Is their use of “Britain” some sorta political statement?

Smooth, creamy, and you gotta love the widget.:smiley:

There’s more than one brewery producing the stuff - one in England and another in Wales.

^That’s all?

Oh well. Luton, England. Thanks.

I know it’s not the case with Boddingtons, but I wonder if “imported from Britain” could mean “Made in the People’s Republic of Shitbeeristan then shipped in to Britain and exported from there”? Or would it have to be made in the exporting country? Quite a lot of products are made in one country and packaged in another, after being shipped in bulk.

Smooth and creamy? Don’t think that would come from Shitbeerstan.

I was not happy when my know-it-all (yet still wrong almost all the time) cousin informed me that Bass Ale was now being brewed in the USA, but for once in his life, he was 100% correct…

It’s still priced at nearly $16 per six pack here in the good ol’ People’s Republic Of Zion…

I did say I know it’s not the case with Boddingtons. I haven’t had Boddies for ages, now I come to think of it. It used to be my beer of choice as a teenager.

They had good TV adverts back then, too. :slight_smile:

(They had to stop calling it “the cream of Manchester” when they closed the brewery in the city…)

Britain = England. Right?

It could mean Wales or Scotland also, because they are on the island of Great Britain.

There’s no such discrete entity as “Britain” per se; it should be taken as shorthand for** Great Britain** or The British Isles, neither of which are the same as England.

Or the United Kingdom (of Great Britain and Northern Ireland).

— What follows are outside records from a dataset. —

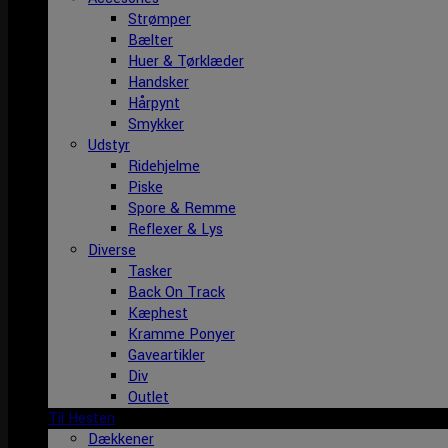
Strømper
Bælter
Huer & Tørklæder
Handsker
Hårpynt
Smykker
Udstyr
Ridehjelme
Piske
Spore & Remme
Reflexer & Lys
Diverse
Tasker
Back On Track
Kæphest
Kramme Ponyer
Gaveartikler
Div
Outlet
Til Hesten
Dækkener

We’re an anarcho-syndicalist commune

Nitpick: “Britain” is not used to refer to the British Isles (a term that has slightly fallen out of favour itself), since the British Isles includes the country of Ireland (as well as other territory that is not technically part of the UK). “Britain” is just another term for the UK (even though the UK includes some territory that is not actually on the island of Great Britain, as others have mentioned). “Great Britain” is also very often used to refer to the country as a whole and not just the island of that name.

In other words, all these would mean essentially the same thing:
Imported from Britain
Imported from Great Britain
Imported from the UK

Indeed the ISO 3166 country code for the UK is, rather confusingly, GB, not UK (although the top-level internet domain is .uk). This leads to the rather odd situation that cars in Northern Ireland are identified abroad by “GB” stickers (or on the side of the plate itself) even though they’re not from “Great Britain” itself.

You’re fooling yourself. We’re living in a dictatorship, a self-perpetuating autocracy in which the working classes are exploited by an establishment hanging onto outdated imperialist dogma, which perpetuates the social and economic differences in our society.

“Boddingtons, the cream of Manchester” is an anagram of “Boddington’s stomach ache fermenter”.

I suppose “GB” translates better than “UK” - Grand Bretagne, Großbritannien vs. Royaume Uni, Vereinigtes Königreich etc.

Also used by Team GB, the UKish olympic team. Just an accident of history, really, we do like hanging on to our old stuff..

No, nothing political, just a shorthand reference for the United Kingdom Of Great Britain and Northern Ireland. No different from calling the US ‘America’. Politicians use the word ‘Britain’ all the time, and they’re more politically correct than anyone else. Handy for campaignslogans.

Oh, there you go, bringing class into it again.